[Scribus] bug severity
Gregory Pittman
gpittman
Sat Nov 10 21:42:23 CET 2007
avox wrote:
>
> Marc Sabatella wrote:
>
>> I've reported a couple of bugs lately, and am wondering if there are
>> standards regarding the "severity" field. I know everyone always thinks
>> the
>> bugs that affect *them* are more serious than others might think, and I
>> don't take it *personally* that one of my reports was downgraded in
>> severity. But this does suggest that if there are standards for
>> determining
>> severity, it would be great if they were public and perhaps open for
>> critique. And if there are not, I think there should be.
>>
>>
>
> No, we don't have a fixed standard for that, just some rules-of-thumb.
>
> "feature" is reserved for feature requests (in contrast to bug reports)

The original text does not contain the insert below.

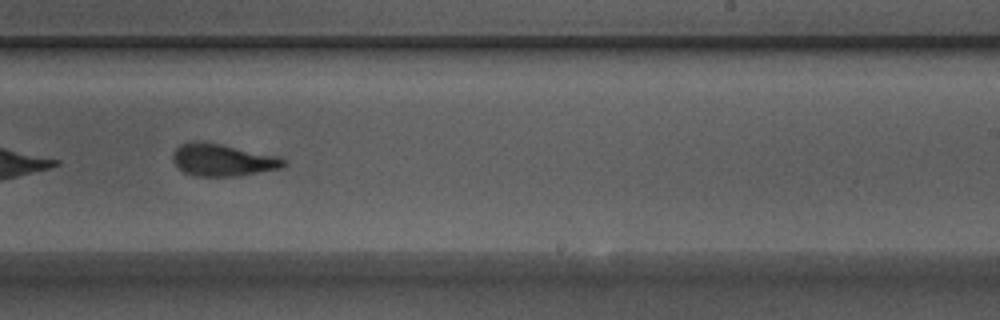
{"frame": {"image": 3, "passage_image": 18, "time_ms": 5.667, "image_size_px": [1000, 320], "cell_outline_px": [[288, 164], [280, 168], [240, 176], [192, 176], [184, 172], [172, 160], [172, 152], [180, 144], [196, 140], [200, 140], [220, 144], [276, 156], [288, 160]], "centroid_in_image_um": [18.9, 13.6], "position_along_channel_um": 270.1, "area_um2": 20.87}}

> "crash" is self-expalnatory
> "block" is an issue that must be fixed before the next release. We use
> meta-issues
> of that category to collect all issues we want to have fixed in the next
> release.
>
> The remaining categories are:
> "trivial"
> "text"
> "tweak"
> "minor"
> "major"
>
> The default is "minor".
>
> IIRC "text" is used for spelling erros and the like.
> IMHO one of "tweak" or "trivial" is superflous.
>
> I guess we choose the severity mainly based on how visible a bug is, that
> means how many users might run into it. On that scale your bug would
> classify as "minor" since registration marks aren't used by all users.
>
> OTOH we treat any bug that causes a job to fail at the print service bureau
> as "major", "crash" or "block".
> Following your explanation, I agree that your bug should be treated as this.
> Maybe we should introduce a new category for this kind of bugs, eg.
> "jobfailure" or something like that.
>
I have a hard time with this. I submitted a bug for the fact that text
flowing around Bounding Boxes doesn't work at all, so it was a severe
bug from that perspective, even though it doesn't otherwise impair Scribus.